I reminded my wife of Natchitoches every time she complained about pronouncing Massachusetts place names like Leominster when we lived up north.




I grew up in New Orleans and now live in Seattle, and all of my intuition for pronunciation is just totally broken.

In many places, if you see a "weird" (as in non-English-seeming) place name, a reasonable pronunciation guess is to just assume it's from a Romance language and pronounce it vaguely Spanish/French-ish. This works because so many foreign names that are common in the US that aren't obviously Anglo/Germanic are from Spanish, French, or Italian immigrants.

New Orleans screws that all up, though, because it has such a complex intertwined cultural history. In New Orleans, place names often have a pronunciation that is explicitly weirder and sort of the opposite of phonetic. You mentioned "Natchitoches", which is pronounced locally like "Nackodish". There is no reasonable algorithm that would take as input the spelling of a place name in New Orleans and output its pronunciation.

So my usual algorithm for pronouncing an unfamiliar name is, "Guess that it's like a Romance language and if not assume it's completely weird and unrelated to the spelling."

But Native American-derived names in the Pacific Northwest often confound that. They don't have Romance vowels or emphasis at all (for obvious reasons). And the pronunciation often is very close to the spelling. (I assume that's because the spelling came along so much more recently here in the PNW than on the East and Gulf Coast, and hasn't had as much time to drift.)

My dumb algorithm for pronouncing PNW placenames is "Imagine an American who's never even heard of a European country much less visited one, and have them pronounce the name phonetically." And it works surprisingly well!

For example, "Mukilteo". If you try to throw some Romance flair onto it, you'd get "Muh-KILL-tey-o", which isn't right (but does sound charmingly exotic). It's anybody's guess how that would be pronounced if it were a street in New Orleans. Maybe "Mill-toe".

But if you imagine some hopelessly bored midwestern kid forced to read it out loud in school and not even trying to get it right and they'd go, "Muh-kill-TEE-oh" and... that's it.

Information supplied>

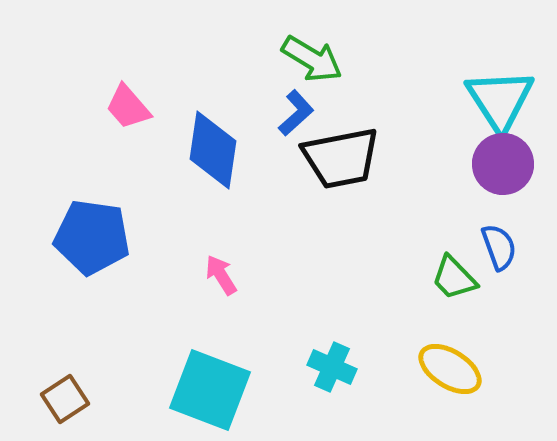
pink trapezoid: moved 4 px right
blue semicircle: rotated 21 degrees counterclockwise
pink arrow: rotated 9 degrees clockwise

Problem details> Quote the passage on pronouncing place names from "So my usual" up to and including "works surprisingly well!".

The answer>
So my usual algorithm for pronouncing an unfamiliar name is, "Guess that it's like a Romance language and if not assume it's completely weird and unrelated to the spelling."

But Native American-derived names in the Pacific Northwest often confound that. They don't have Romance vowels or emphasis at all (for obvious reasons). And the pronunciation often is very close to the spelling. (I assume that's because the spelling came along so much more recently here in the PNW than on the East and Gulf Coast, and hasn't had as much time to drift.)

My dumb algorithm for pronouncing PNW placenames is "Imagine an American who's never even heard of a European country much less visited one, and have them pronounce the name phonetically." And it works surprisingly well!